For anybody over the age of about 25, the enthusiasm with which society as a whole - and particularly those under that age - have for sharing their every single thought, movement, photo, likes, hates, fears and dreams with anybody who cares to listen (and increasingly those who don't) is a rather unfathomable mystery.
I read a very learned paper recently which argued convincingly that this public baring of life and soul is an extension and reflection of celebrity culture - particularly celebrity of the Big Brother/OK magazine variety. Possibly.
What is for certain is that it has now become so normal that millions of people globally give it not a second's thought. Increasingly those, such as myself, whose job it is to read, understand and influence mass consumer behaviour are pouring ever more sophisticated efforts into understanding and harnessing this change. And of course, as sure as eggs is eggs, many, many smart minds are trying to work out how to make money out of it.
Of course there are naysayers - there always are. It puts me in mind of Michael Faraday's response to a heckler after a demonstration of electromagnetic power at the Royal Society. "But what use will there ever be for it?" he was asked. "Sir," he replied, "electricity will be of such import that one day it will be taxed." Twitter users beware.
Mr Zuckerburg's tax return is already of such magnitude that it has taken a bite the size of a small country's economy out of the Californian state debt. But what conclusions should be drawn?
Facebook's founders have clearly proved that they have been able to make money out of this phenomenon - and there is a tiny gaggle of pilot fish companies nibbling a jolly good living off the Facebook Whale Shark. But can anybody else?
The Schadenfreude surrounding Facebook's stock-price travails is well-documented but, as Warren Buffet famously observed: "In the short-term the markets are a voting machine; in the long-term they are a weighing machine." The markets initially voted, but now they turn to weighing they find Facebook rather lighter than they thought.
All stock-prices in the long run (i.e. when being weighed rather than voted upon) are decided on forward cash flows: projections of money they will make in the future. The $100bn question is how will Facebook - and anybody else trying to monetise social, do this? It won't all come from Farmville, that's for sure.
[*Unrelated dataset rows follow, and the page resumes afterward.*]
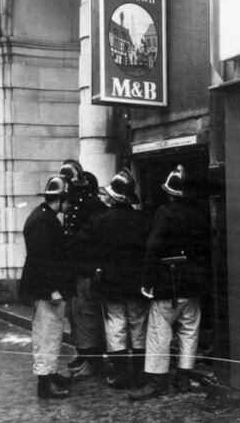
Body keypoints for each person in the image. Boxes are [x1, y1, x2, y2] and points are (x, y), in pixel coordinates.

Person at [129, 165, 213, 401]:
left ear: (169, 192)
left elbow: (153, 247)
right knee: (189, 330)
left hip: (169, 282)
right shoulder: (200, 212)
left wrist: (147, 281)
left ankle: (157, 381)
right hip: (194, 283)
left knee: (159, 332)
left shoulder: (164, 213)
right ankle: (184, 377)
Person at [69, 169, 152, 389]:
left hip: (110, 283)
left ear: (113, 196)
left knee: (115, 326)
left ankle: (120, 375)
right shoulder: (144, 220)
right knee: (138, 326)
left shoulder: (99, 221)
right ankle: (141, 374)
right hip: (137, 284)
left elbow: (77, 245)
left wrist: (96, 262)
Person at [17, 175, 74, 399]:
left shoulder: (44, 216)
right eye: (67, 200)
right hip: (46, 290)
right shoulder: (43, 221)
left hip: (45, 288)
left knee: (51, 332)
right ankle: (45, 384)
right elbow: (42, 259)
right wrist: (52, 289)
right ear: (59, 199)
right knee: (47, 333)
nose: (69, 206)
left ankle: (50, 375)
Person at [60, 161, 108, 378]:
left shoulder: (93, 207)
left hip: (87, 269)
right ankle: (83, 353)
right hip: (74, 268)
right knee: (75, 314)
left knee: (87, 315)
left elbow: (89, 238)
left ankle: (93, 360)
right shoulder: (75, 205)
Knowing the intimate details of 900m people should be (and in Facebook's case has been) hugely lucrative. But therein lies the problem. One of the main ways of realising this potential is using those intimate details in ways users would not really want them used. And certainly in ways governments around the world might be squeamish about.
Monetising social is a profoundly different model to Google, with whom Facebook's flotation is regularly compared.
Furthermore, I believe there is something very different about being part of a huge and vibrant community run by a geeky Harvard drop-out, and being a member of a publicly-listed company's database.
Previously Facebook had choices about the extent to which it tried to exploit and monetize its members. Now it doesn't. The share price will, according to Warren Buffet's rule, be decided by the weighing machine that is forward cash flows. Nothing else.
I am not a naysayer: I am prepared to accept that Facebook is run by people far smarter than me. However, I do believe that the unavoidable pressure they now have to generate very large cash flows will not just be controversial (data protection is a subject governments are very interested in). It will also inevitably, in my opinion, change for good the organisation's relationship with its members, and potentially the face of social media as a whole.